The Role of Software

A final element to all this is the scheduling software. We use our scheduling module in our enterprise resource planning (ERP) system. In truth, if we were sequential manufacturing in a low-product-mix assembly line situation, the act of scheduling would be far simpler. We’d balance the line, schedule sequentially based on the established takt time, and that would be that.

But we don’t have consistent takt times, nor do jobs flow in a linear path. Routings bring parts to multiple shared resources at various times, with various manufacturing steps—laser cutting, sawing, deburring—happening at different times (technically called concurrent sub-jobs). All these pieces need to be sequenced to arrive in welding and assembly at nearly the same time. We need to calculate all this while factoring in the hundreds of other jobs in the system.

For us, this is where advanced software has really helped. As long as we feed the right data into the scheduling system, it will help us schedule jobs so that they all arrive at welding and final assembly at the right time.

Because we’re running sequentially, the software times orders so that they’re released to the floor when we know we’ll have everything we need to finish the job. If we release before that, there’s a greater chance that a job could arrive at welding or assembly before purchased components are available.

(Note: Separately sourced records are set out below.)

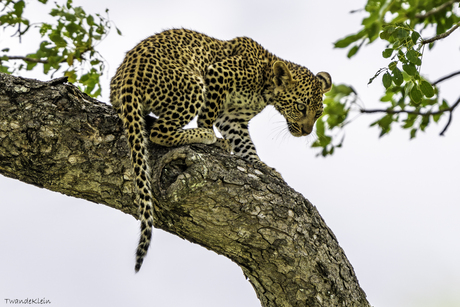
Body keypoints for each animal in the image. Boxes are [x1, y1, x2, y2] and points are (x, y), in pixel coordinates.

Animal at [108, 27, 330, 272]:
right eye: (300, 107)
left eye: (318, 113)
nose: (306, 131)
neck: (266, 85)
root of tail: (128, 75)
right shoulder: (218, 75)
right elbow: (208, 116)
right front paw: (212, 136)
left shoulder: (234, 118)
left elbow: (246, 145)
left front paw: (262, 166)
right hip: (194, 84)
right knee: (159, 132)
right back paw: (207, 136)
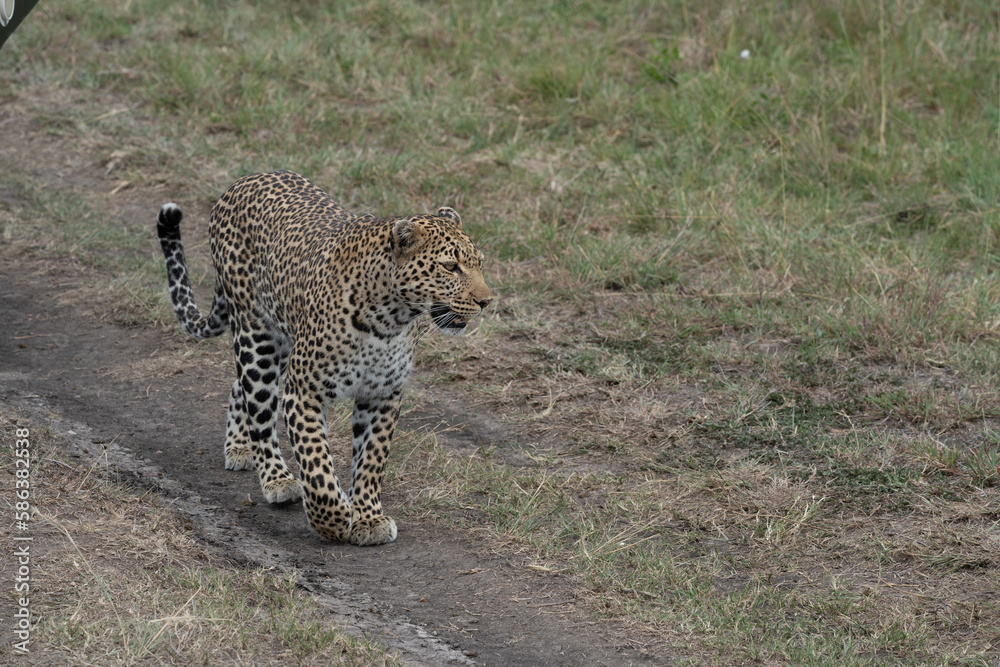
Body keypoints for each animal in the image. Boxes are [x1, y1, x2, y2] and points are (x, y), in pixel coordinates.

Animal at [156, 170, 492, 546]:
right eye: (450, 267)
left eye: (479, 264)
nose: (486, 301)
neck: (391, 319)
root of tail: (245, 179)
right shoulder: (304, 392)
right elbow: (316, 464)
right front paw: (332, 519)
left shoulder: (383, 394)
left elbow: (372, 460)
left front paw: (368, 517)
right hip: (257, 336)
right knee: (259, 405)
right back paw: (275, 476)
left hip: (283, 339)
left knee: (238, 385)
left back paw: (240, 447)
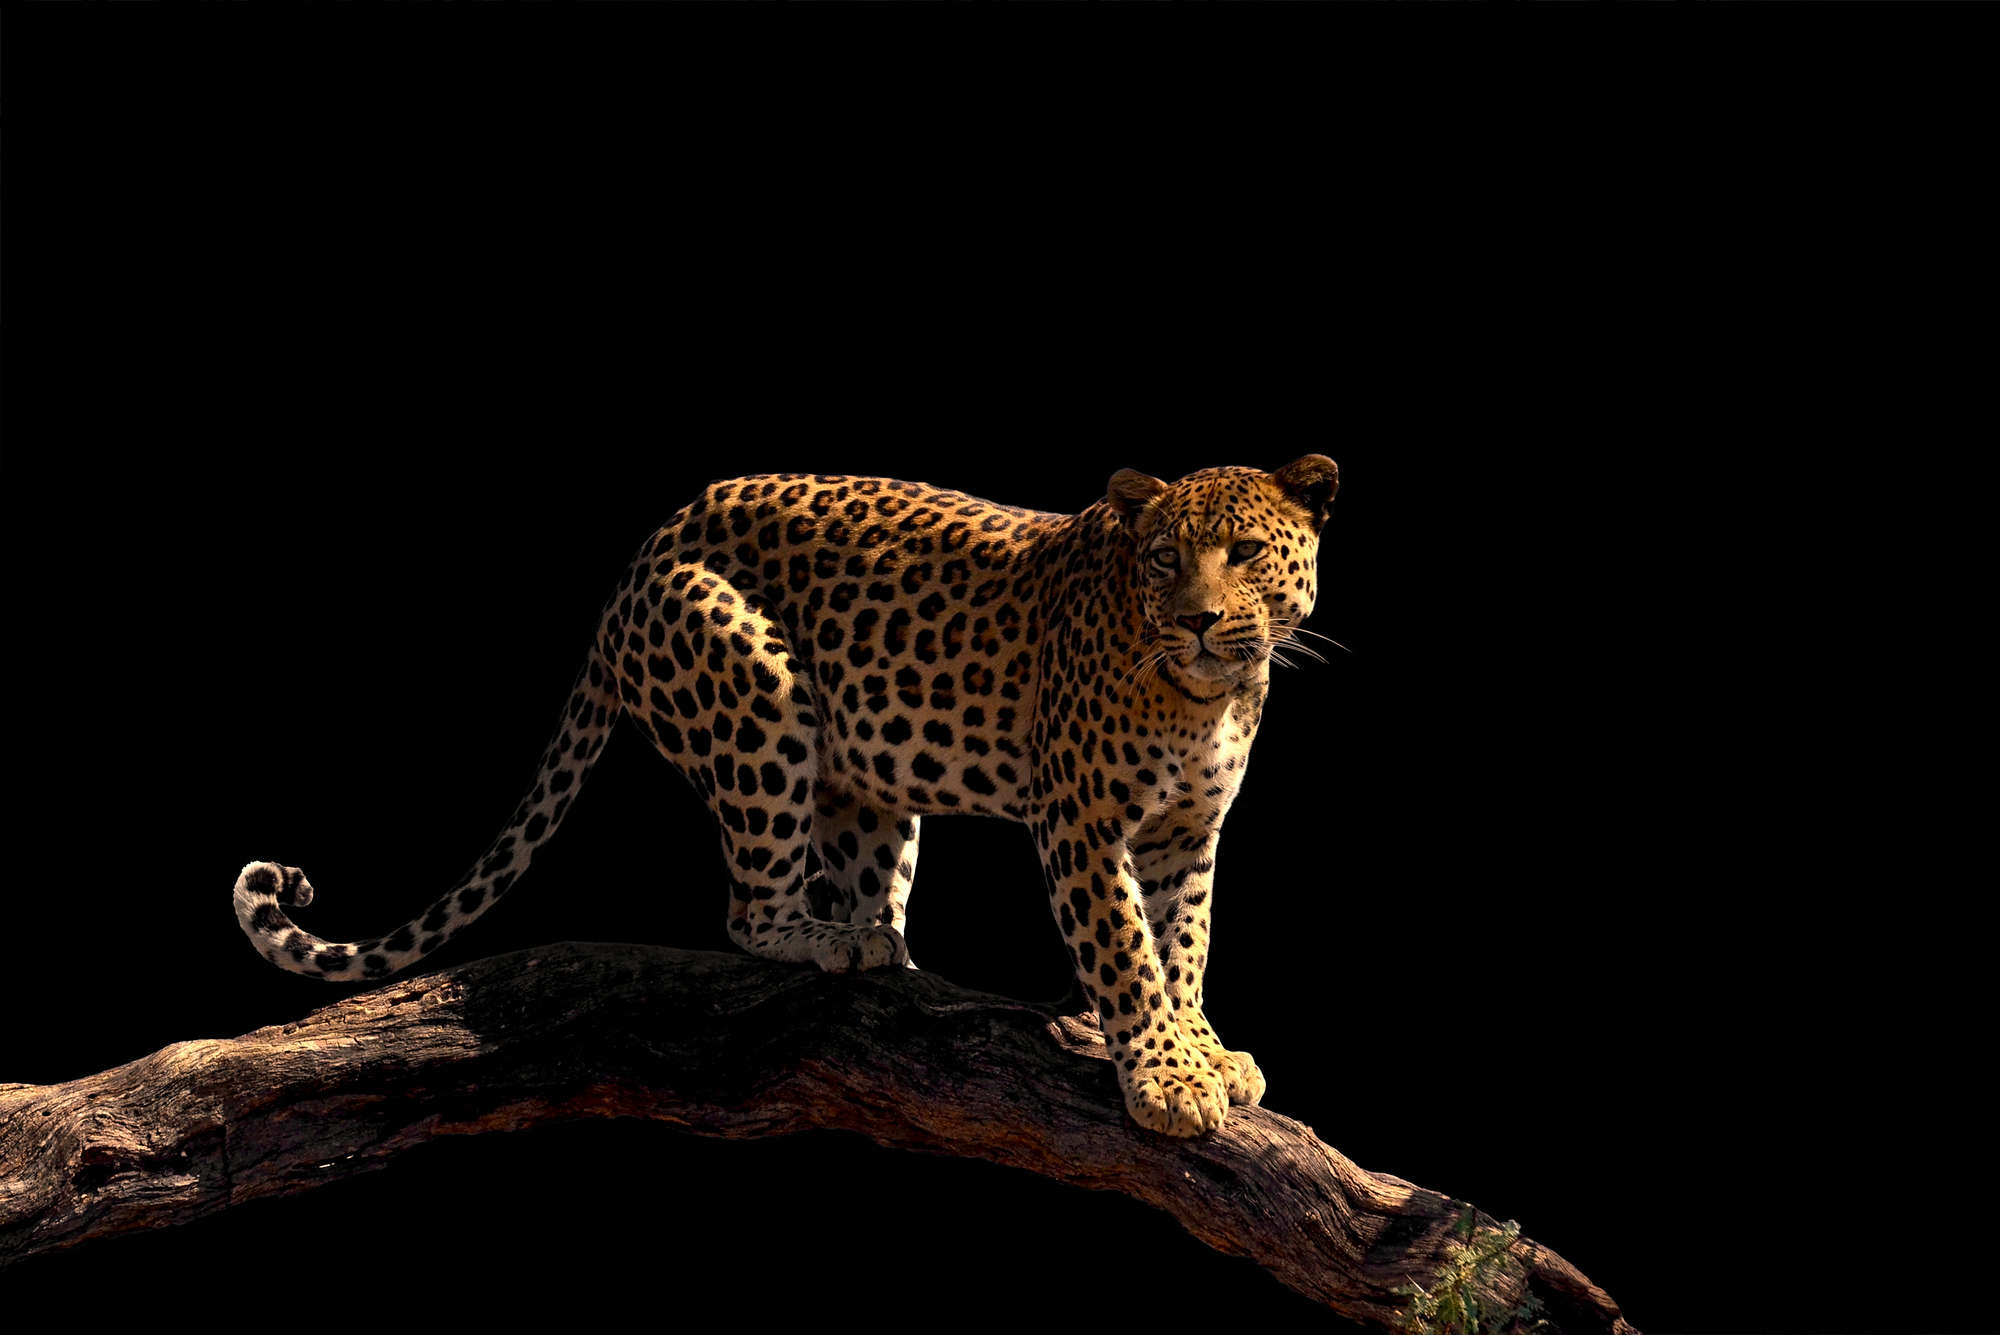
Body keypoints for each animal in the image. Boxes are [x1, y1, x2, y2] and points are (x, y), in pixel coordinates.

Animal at [233, 456, 1339, 1137]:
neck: (1210, 695)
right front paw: (1165, 1077)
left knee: (863, 874)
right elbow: (1125, 954)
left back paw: (883, 947)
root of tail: (653, 539)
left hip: (870, 778)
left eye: (1244, 552)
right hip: (755, 700)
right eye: (1163, 558)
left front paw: (1203, 1052)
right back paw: (827, 940)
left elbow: (1183, 946)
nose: (1198, 620)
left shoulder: (1184, 837)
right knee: (749, 909)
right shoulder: (1083, 824)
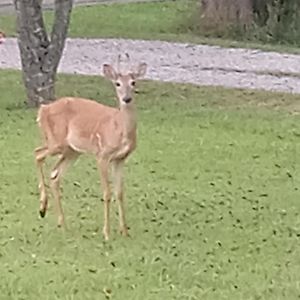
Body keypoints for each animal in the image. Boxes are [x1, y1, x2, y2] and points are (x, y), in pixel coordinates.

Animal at [34, 54, 147, 240]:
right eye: (117, 83)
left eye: (133, 82)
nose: (126, 99)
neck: (120, 128)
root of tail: (42, 110)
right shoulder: (102, 155)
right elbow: (107, 193)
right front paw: (107, 233)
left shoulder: (120, 159)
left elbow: (120, 193)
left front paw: (124, 232)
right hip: (56, 142)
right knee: (37, 154)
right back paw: (42, 207)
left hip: (72, 151)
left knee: (55, 175)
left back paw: (62, 224)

This allows us to fulfill our promises. Quite often, after analyzing our capacity and bottlenecks, we see that we won’t be able to meet a customer’s requested delivery date, but all we need is one or two extra days. Before accepting the job, we call the customer and request two extra days, and customers almost always agree. If they need the job sooner, they may go elsewhere, but that’s fine. In the long run, losing a little bit of work is better than having to overpromise and underdeliver.

Scheduling isn’t perfect, and this is again where those monitors on the floor play an important role. If an operation has a long cycle time, like a machining job, software automatically sends an email alert when it’s, say, 70 percent through the operation. At that point team leaders check with the operator to see if the job is on track. This helps us be proactive.

And if a job is late, team leaders see the problem and respond immediately by providing the resources to free the bottleneck. Ultimately, software helps us all lend a hand when people need it most, before things snowball into larger problems.

Getting From Point A to B

The industry uses all sorts of technical-sounding terms: finite capacity scheduling, infinite capacity scheduling, and more. We use a form of backward scheduling, which takes the due date and schedules processes backward: e.g., shipping, packaging, assembly, grinding and polishing, welding, weld prep, bending, deburring, and cutting.

People will debate the validity of the various scheduling methods. But from our perspective, technical terms don’t really matter. We just want to get a job from point A to B, from raw stock to the shipping dock, in the least amount of time possible.

During the past two years our on-time delivery has improved from 89 percent to 95 percent. And our velocity has increased tremendously. We measure velocity by comparing actual time to the estimated manufacturing time that’s planned for in the schedule. If they are the same, the measurement is a 1-to-1 ratio, or 1.0.

Two years ago, we averaged 2.75, meaning the actual time was more than double the estimated time. Today we’re at 0.87, meaning that the actual time is less than the estimated time. Sequential manufacturing has helped us get there.